Brett is a trusted advisor in the world of strategy and raising capital from Venture Capitalists, Angels, and Private Equity Investors, making him a true fundraising specialist. He focuses on strategy and capital raising for startups and high-growth companies. With three decades of experience under his belt, he has raised upwards of $800 million for his clients.
💡 Brett is helping to kick off the second season of the Scale By Numbers podcast. Because the focus of this new season is fundraising, we had to bring on an expert who knows the ins and outs of raising money. This is only part one of Brett’s interview, so stay tuned for part two coming soon.
• The ideal time to start raising money
• Strategy gaps to be aware of when it comes to fundraising and scaling a business
• Key questions to ask and necessary criteria to meet before seeking money from investors
• Whether or not you should raise debt in order to maintain more equity
• Why advisors are critical in the early stages of raising capital for your business
When do people typically reach out to someone like Brett to begin raising money? Unfortunately, many people wait until it’s too late. A lot of business owners have fallen victim to believing a myth that it takes only 90 days to raise capital. Brett says the ideal time to reach out is about 12 months before you need the money. This provides enough time to go through the entire raise process, which involves coming up with what Brett calls the 3C’s℠: your compelling case for customers℠, financial model, raise strategy, and pitch deck.
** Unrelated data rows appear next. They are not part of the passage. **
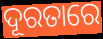
ଦୂରତାରେ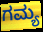
ಗಮ್ಯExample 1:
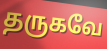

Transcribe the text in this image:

தருகவே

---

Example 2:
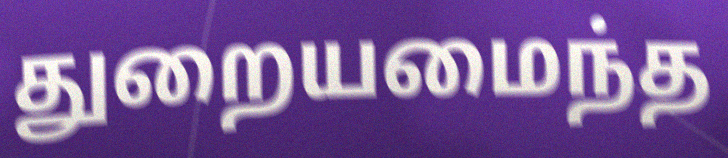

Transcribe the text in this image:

துறையமைந்த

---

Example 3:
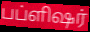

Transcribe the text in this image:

பப்ளிஷர்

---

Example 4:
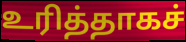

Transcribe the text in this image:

உரித்தாகச்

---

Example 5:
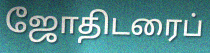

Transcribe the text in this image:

ஜோதிடரைப்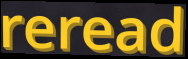
reread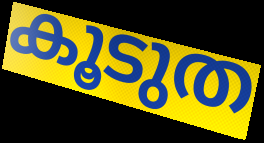
കൂടുത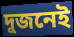
দুজনেই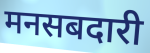
मनसबदारी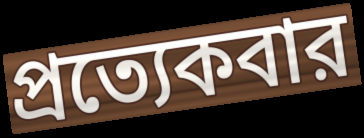
প্রত্যেকবার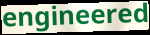
engineeredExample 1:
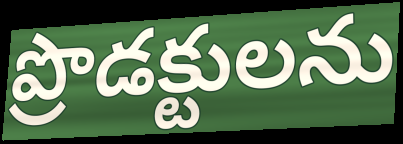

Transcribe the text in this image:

ప్రొడక్టులను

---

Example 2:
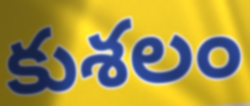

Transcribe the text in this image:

కుశలం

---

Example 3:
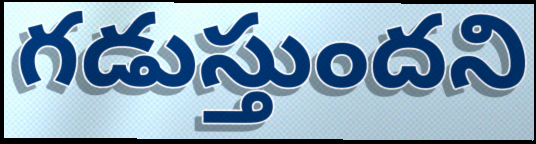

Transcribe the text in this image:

గడుస్తుందని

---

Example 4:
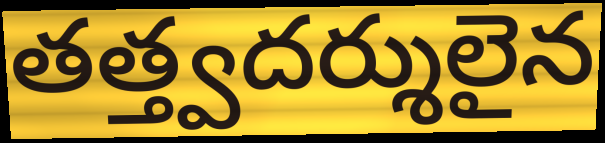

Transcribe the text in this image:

తత్త్వదర్శులైన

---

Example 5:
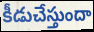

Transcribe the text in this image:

కీడుచేస్తుందాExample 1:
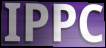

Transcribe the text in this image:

IPPC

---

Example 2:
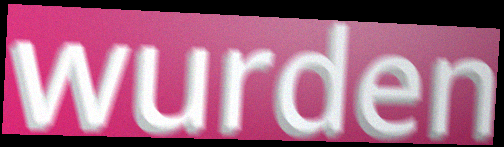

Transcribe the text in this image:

wurden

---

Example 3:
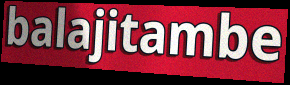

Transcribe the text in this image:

balajitambe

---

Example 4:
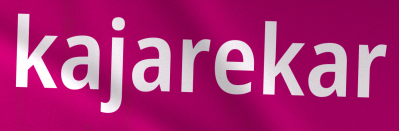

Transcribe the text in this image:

kajarekar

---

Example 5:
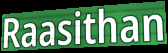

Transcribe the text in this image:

RaasithanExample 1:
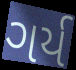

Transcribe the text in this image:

ગર્ય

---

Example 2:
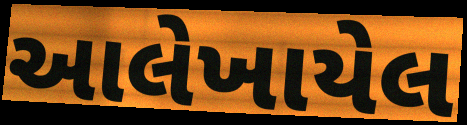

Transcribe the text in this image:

આલેખાયેલ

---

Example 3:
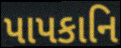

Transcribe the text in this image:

પાપકાનિ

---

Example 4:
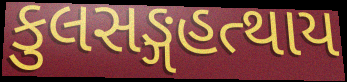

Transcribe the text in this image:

કુલસઙ્ગહત્થાય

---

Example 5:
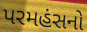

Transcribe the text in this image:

પરમહંસનોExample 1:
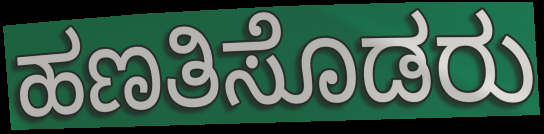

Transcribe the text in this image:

ಹಣತಿಸೊಡರು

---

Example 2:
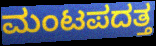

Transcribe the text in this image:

ಮಂಟಪದತ್ತ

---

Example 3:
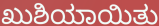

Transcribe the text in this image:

When raising capital for your business, there are a few important questions to ask yourself. How will I raise money? How much money do I actually need, both now and in future rounds? What’s the potential ROI of that money? Will the business return the amount the investor needs so they’ll put money in? And will it return that money in the timeframe the investor needs? Answering these questions will help you determine if you should bootstrap or raise venture, angel, or private equity money, or if you should seek another option.
How do you find the right investor for your business? You need to look for the lead. The lead is the investor that’s typically putting in the largest amount of the round, but most importantly, is also setting the terms for the round. They’re going to issue a term sheet, which states how much of the ownership percentage the investors will get from the business owner for the money given along with many other conditions for the raise.